Os álbuns de figurinhas têm relação direta na minha vida. E isso não é um exagero. As figurinhas serviram para me deixar ainda mais apaixonado pelo futebol e embalaram o meu sonho de ser um jogador profissional, o que seria realizado anos depois no meu querido Villa Nova.  

O tempo passou, a carreira foi encerrada aos 23 anos em razão de um problema na coluna, tomei outro rumo profissional e agora, 32 anos após meu primeiro álbum, um projeto espetacular do ex-jogador do Leão do Bonfim, Marcelo Ferreira, resgata parte da minha história e de dezenas de atletas que tiveram a honra de vestir a camisa do Villa Nova. O primeiro álbum de figurinhas do Leão foi lançado no último sábado, no Alçapão do Bonfim, em encontro que reuniu diferentes gerações do Villa.

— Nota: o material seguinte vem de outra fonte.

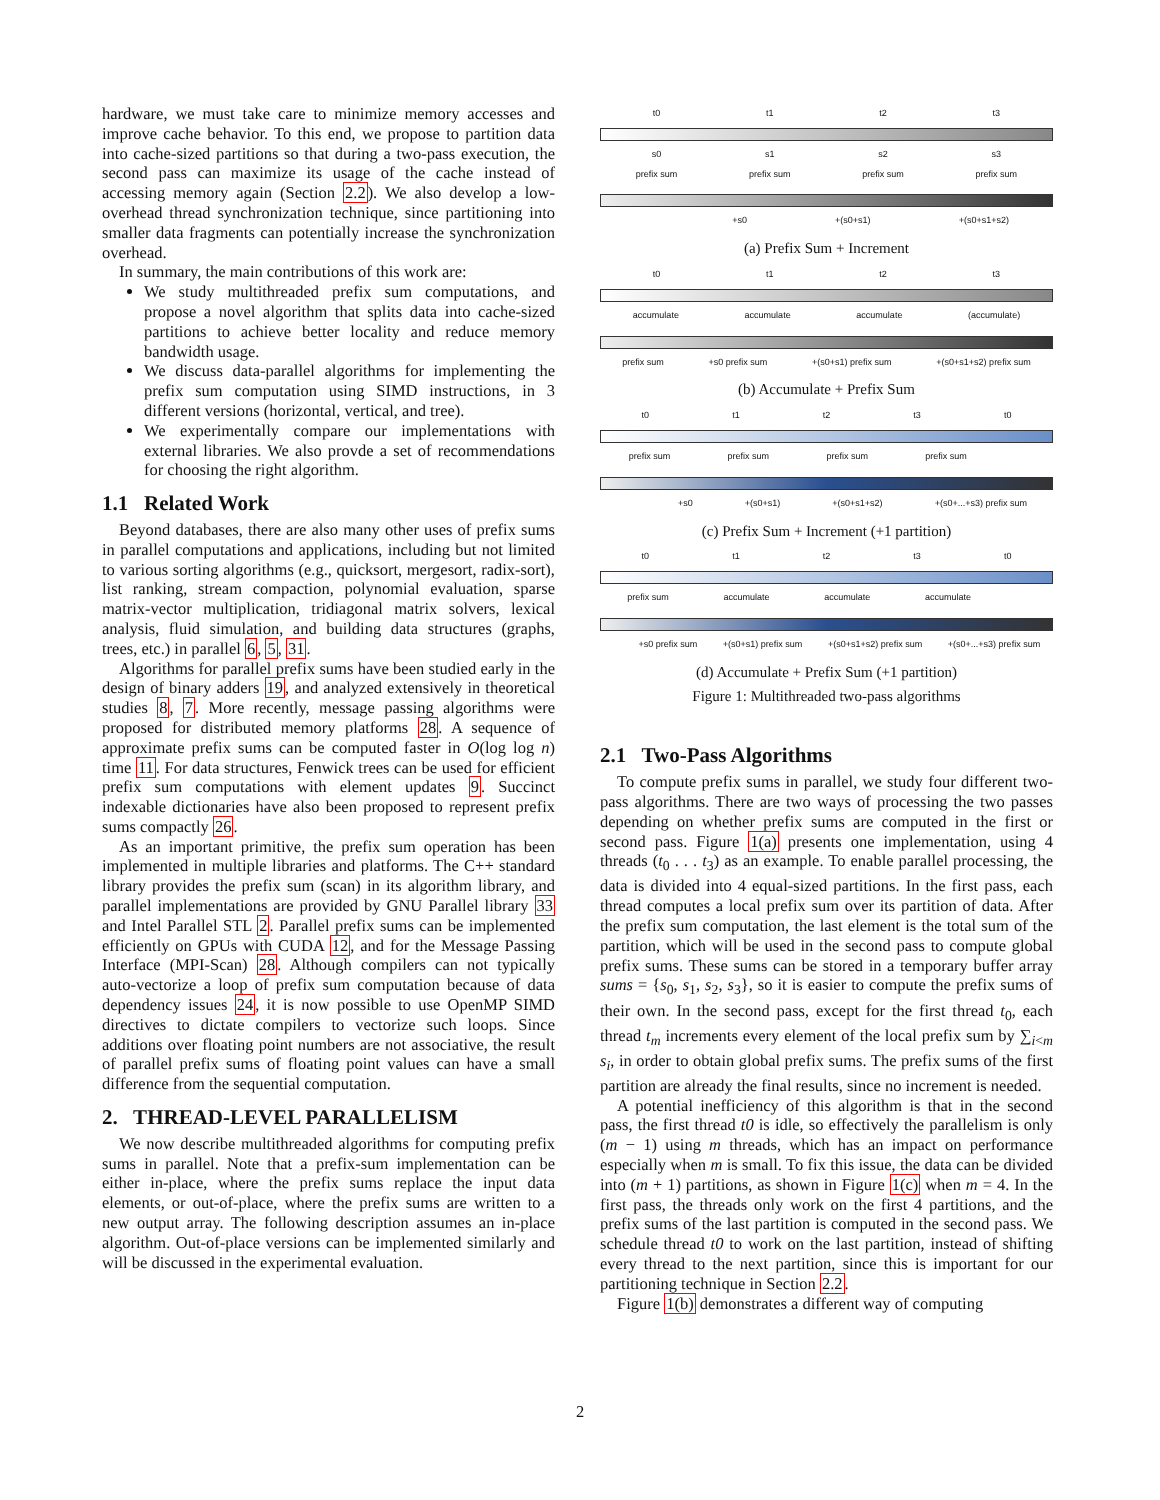hardware, we must take care to minimize memory accesses and improve cache behavior. To this end, we propose to partition data into cache-sized partitions so that during a two-pass execution, the second pass can maximize its usage of the cache instead of accessing memory again (Section 2.2). We also develop a low-overhead thread synchronization technique, since partitioning into smaller data fragments can potentially increase the synchronization overhead.
In summary, the main contributions of this work are:
We study multithreaded prefix sum computations, and propose a novel algorithm that splits data into cache-sized partitions to achieve better locality and reduce memory bandwidth usage.
We discuss data-parallel algorithms for implementing the prefix sum computation using SIMD instructions, in 3 different versions (horizontal, vertical, and tree).
We experimentally compare our implementations with external libraries. We also provde a set of recommendations for choosing the right algorithm.
1.1 Related Work
Beyond databases, there are also many other uses of prefix sums in parallel computations and applications, including but not limited to various sorting algorithms (e.g., quicksort, mergesort, radix-sort), list ranking, stream compaction, polynomial evaluation, sparse matrix-vector multiplication, tridiagonal matrix solvers, lexical analysis, fluid simulation, and building data structures (graphs, trees, etc.) in parallel 6, 5, 31.
Algorithms for parallel prefix sums have been studied early in the design of binary adders 19, and analyzed extensively in theoretical studies 8, 7. More recently, message passing algorithms were proposed for distributed memory platforms 28. A sequence of approximate prefix sums can be computed faster in O(log log n) time 11. For data structures, Fenwick trees can be used for efficient prefix sum computations with element updates 9. Succinct indexable dictionaries have also been proposed to represent prefix sums compactly 26.
As an important primitive, the prefix sum operation has been implemented in multiple libraries and platforms. The C++ standard library provides the prefix sum (scan) in its algorithm library, and parallel implementations are provided by GNU Parallel library 33 and Intel Parallel STL 2. Parallel prefix sums can be implemented efficiently on GPUs with CUDA 12, and for the Message Passing Interface (MPI-Scan) 28. Although compilers can not typically auto-vectorize a loop of prefix sum computation because of data dependency issues 24, it is now possible to use OpenMP SIMD directives to dictate compilers to vectorize such loops. Since additions over floating point numbers are not associative, the result of parallel prefix sums of floating point values can have a small difference from the sequential computation.
2. THREAD-LEVEL PARALLELISM
We now describe multithreaded algorithms for computing prefix sums in parallel. Note that a prefix-sum implementation can be either in-place, where the prefix sums replace the input data elements, or out-of-place, where the prefix sums are written to a new output array. The following description assumes an in-place algorithm. Out-of-place versions can be implemented similarly and will be discussed in the experimental evaluation.
t0 t1 t2 t3
s0 s1 s2 s3
prefix sum prefix sum prefix sum prefix sum
+s0 +(s0+s1) +(s0+s1+s2)
(a) Prefix Sum + Increment
t0 t1 t2 t3
accumulate accumulate accumulate (accumulate)
prefix sum +s0 prefix sum +(s0+s1) prefix sum +(s0+s1+s2) prefix sum
(b) Accumulate + Prefix Sum
t0 t1 t2 t3 t0
prefix sum prefix sum prefix sum prefix sum
+s0 +(s0+s1) +(s0+s1+s2) +(s0+...+s3) prefix sum
(c) Prefix Sum + Increment (+1 partition)
t0 t1 t2 t3 t0
prefix sum accumulate accumulate accumulate
+s0 prefix sum +(s0+s1) prefix sum +(s0+s1+s2) prefix sum +(s0+...+s3) prefix sum
(d) Accumulate + Prefix Sum (+1 partition)
Figure 1: Multithreaded two-pass algorithms
2.1 Two-Pass Algorithms
To compute prefix sums in parallel, we study four different two-pass algorithms. There are two ways of processing the two passes depending on whether prefix sums are computed in the first or second pass. Figure 1(a) presents one implementation, using 4 threads (t<sub>0</sub> . . . t<sub>3</sub>) as an example. To enable parallel processing, the data is divided into 4 equal-sized partitions. In the first pass, each thread computes a local prefix sum over its partition of data. After the prefix sum computation, the last element is the total sum of the partition, which will be used in the second pass to compute global prefix sums. These sums can be stored in a temporary buffer array sums = {s<sub>0</sub>, s<sub>1</sub>, s<sub>2</sub>, s<sub>3</sub>}, so it is easier to compute the prefix sums of their own. In the second pass, except for the first thread t<sub>0</sub>, each thread t<sub>m</sub> increments every element of the local prefix sum by ∑<sub>i<m</sub> s<sub>i</sub>, in order to obtain global prefix sums. The prefix sums of the first partition are already the final results, since no increment is needed.
A potential inefficiency of this algorithm is that in the second pass, the first thread t0 is idle, so effectively the parallelism is only (m − 1) using m threads, which has an impact on performance especially when m is small. To fix this issue, the data can be divided into (m + 1) partitions, as shown in Figure 1(c) when m = 4. In the first pass, the threads only work on the first 4 partitions, and the prefix sums of the last partition is computed in the second pass. We schedule thread t0 to work on the last partition, instead of shifting every thread to the next partition, since this is important for our partitioning technique in Section 2.2.
Figure 1(b) demonstrates a different way of computing
2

São 32 páginas e 218 figurinhas com imagens antigas e atuais de ex-jogadores e funcionários de diferentes épocas que ajudaram (e ajudam) a escrever a história do querido Villa Nova. No álbum, o torcedor encontra jogadores como Piorra, Zé Borges e Búfalo Gil, Luizinho, Milton Tank e muitos outros. Há também funcionários lendários do Leão, como o massagista Zé da Pompa, o roupeiro João Pio, duas figuras com quem tive o privilégio de trabalhar. Lá estão alguns colegas do bicampeonato mineiro de Júnior (1997/1998):  Léo, Aender, Fabrício Soares, o técnico Flávio Lopes e o supervisor Vaccari ...... O jornalista e pesquisador da gloriosa história do Leão, Wagner Augusto, também virou figurinha. 

Trata-se, sem dúvida, de um trabalho que extrapola o resgate da imagem e da história de jogadores que nunca tiveram a oportunidade de viver o glamour do futebol.

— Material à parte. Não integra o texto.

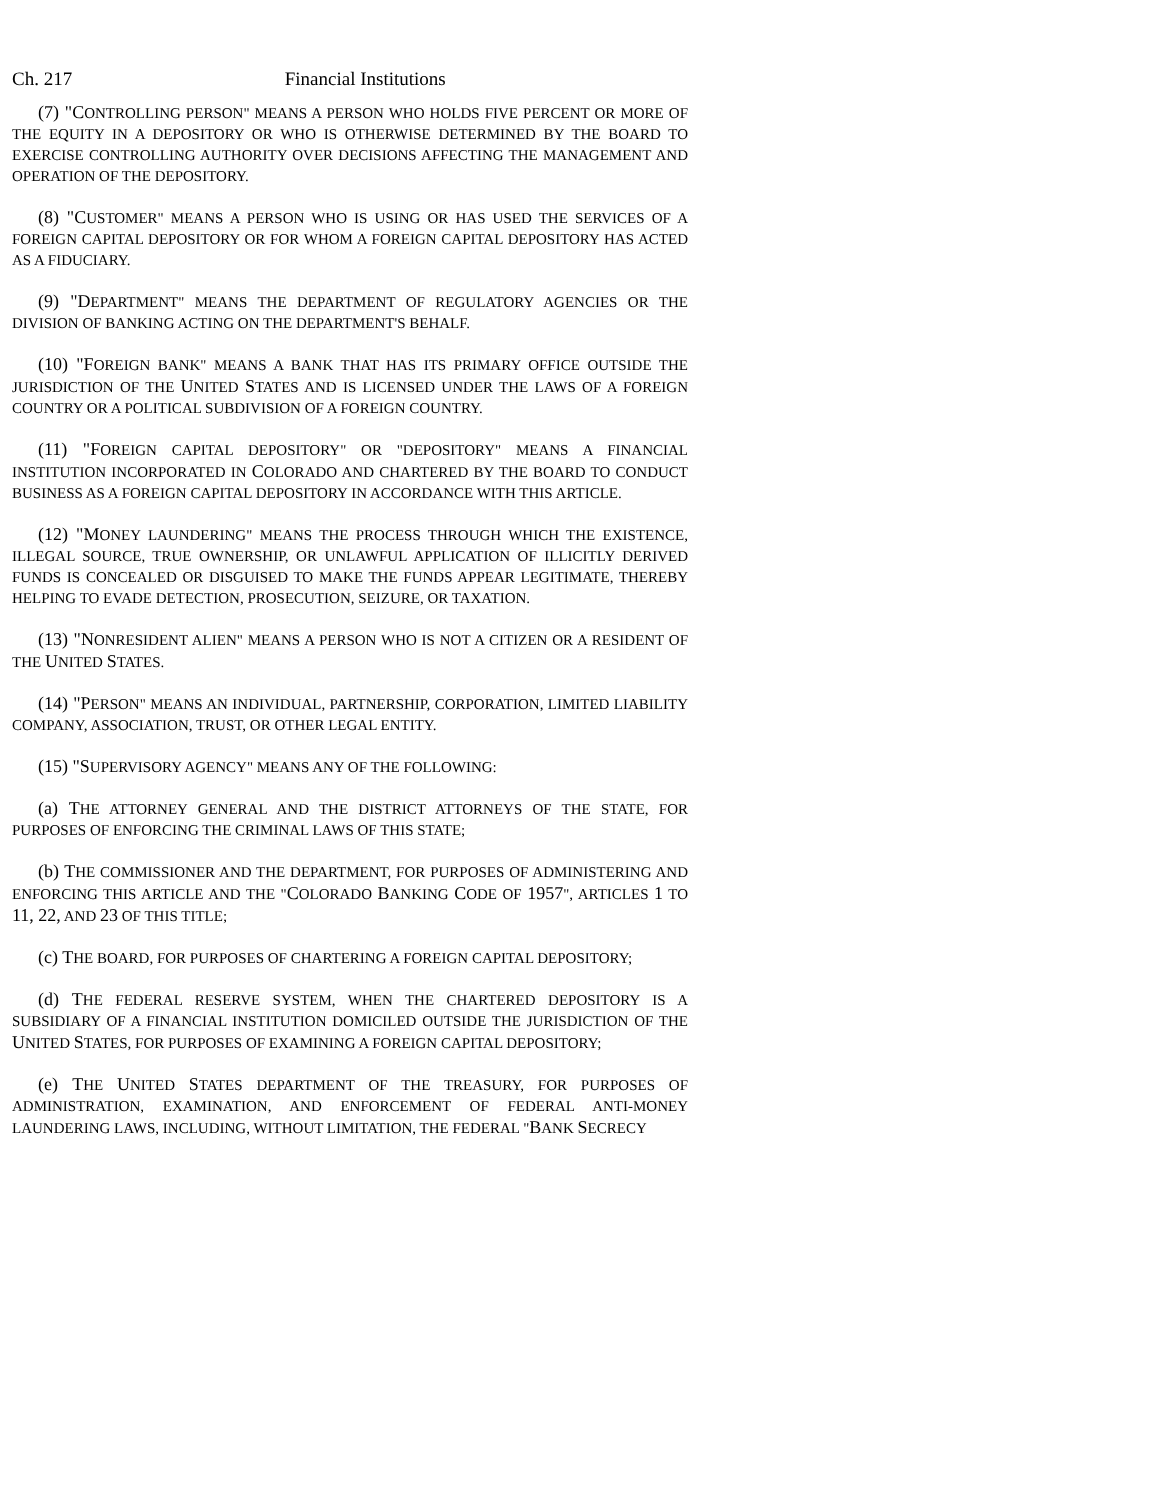Ch. 217 Financial Institutions
(7) "CONTROLLING PERSON" MEANS A PERSON WHO HOLDS FIVE PERCENT OR MORE OF THE EQUITY IN A DEPOSITORY OR WHO IS OTHERWISE DETERMINED BY THE BOARD TO EXERCISE CONTROLLING AUTHORITY OVER DECISIONS AFFECTING THE MANAGEMENT AND OPERATION OF THE DEPOSITORY.
(8) "CUSTOMER" MEANS A PERSON WHO IS USING OR HAS USED THE SERVICES OF A FOREIGN CAPITAL DEPOSITORY OR FOR WHOM A FOREIGN CAPITAL DEPOSITORY HAS ACTED AS A FIDUCIARY.
(9) "DEPARTMENT" MEANS THE DEPARTMENT OF REGULATORY AGENCIES OR THE DIVISION OF BANKING ACTING ON THE DEPARTMENT'S BEHALF.
(10) "FOREIGN BANK" MEANS A BANK THAT HAS ITS PRIMARY OFFICE OUTSIDE THE JURISDICTION OF THE UNITED STATES AND IS LICENSED UNDER THE LAWS OF A FOREIGN COUNTRY OR A POLITICAL SUBDIVISION OF A FOREIGN COUNTRY.
(11) "FOREIGN CAPITAL DEPOSITORY" OR "DEPOSITORY" MEANS A FINANCIAL INSTITUTION INCORPORATED IN COLORADO AND CHARTERED BY THE BOARD TO CONDUCT BUSINESS AS A FOREIGN CAPITAL DEPOSITORY IN ACCORDANCE WITH THIS ARTICLE.
(12) "MONEY LAUNDERING" MEANS THE PROCESS THROUGH WHICH THE EXISTENCE, ILLEGAL SOURCE, TRUE OWNERSHIP, OR UNLAWFUL APPLICATION OF ILLICITLY DERIVED FUNDS IS CONCEALED OR DISGUISED TO MAKE THE FUNDS APPEAR LEGITIMATE, THEREBY HELPING TO EVADE DETECTION, PROSECUTION, SEIZURE, OR TAXATION.
(13) "NONRESIDENT ALIEN" MEANS A PERSON WHO IS NOT A CITIZEN OR A RESIDENT OF THE UNITED STATES.
(14) "PERSON" MEANS AN INDIVIDUAL, PARTNERSHIP, CORPORATION, LIMITED LIABILITY COMPANY, ASSOCIATION, TRUST, OR OTHER LEGAL ENTITY.
(15) "SUPERVISORY AGENCY" MEANS ANY OF THE FOLLOWING:
(a) THE ATTORNEY GENERAL AND THE DISTRICT ATTORNEYS OF THE STATE, FOR PURPOSES OF ENFORCING THE CRIMINAL LAWS OF THIS STATE;
(b) THE COMMISSIONER AND THE DEPARTMENT, FOR PURPOSES OF ADMINISTERING AND ENFORCING THIS ARTICLE AND THE "COLORADO BANKING CODE OF 1957", ARTICLES 1 TO 11, 22, AND 23 OF THIS TITLE;
(c) THE BOARD, FOR PURPOSES OF CHARTERING A FOREIGN CAPITAL DEPOSITORY;
(d) THE FEDERAL RESERVE SYSTEM, WHEN THE CHARTERED DEPOSITORY IS A SUBSIDIARY OF A FINANCIAL INSTITUTION DOMICILED OUTSIDE THE JURISDICTION OF THE UNITED STATES, FOR PURPOSES OF EXAMINING A FOREIGN CAPITAL DEPOSITORY;
(e) THE UNITED STATES DEPARTMENT OF THE TREASURY, FOR PURPOSES OF ADMINISTRATION, EXAMINATION, AND ENFORCEMENT OF FEDERAL ANTI-MONEY LAUNDERING LAWS, INCLUDING, WITHOUT LIMITATION, THE FEDERAL "BANK SECRECY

 A realidade da maioria dos profissionais da bola é dura e cruel. Poucos chegam ao estrelato, com salários milionários, viagens em avião de luxo, transmissões em alta definição e fazem parte dos jogos de videogame que têm fãs de todas as idades. Muitos atletas, como eu, passam a carreira no anonimato. E isso não é descrédito. É simplesmente a realidade. É nessa perspectiva que vejo o trabalho feito pelo ex-atacante Marcelo muito além de álbum de figurinhas. É um resgate da autoestima, é reconhecimento e, principalmente, é uma prova que tudo valeu a pena. A história do Villa e todos que fazem parte dela agradecem.

O álbum com as 218 figurinhas pode ser adquirido por R$ 50 na loja do Luís Fotógrafo, na banca de revista Nossa Senhora do Pilar ou na Vila dos Esportes, em Nova Lima.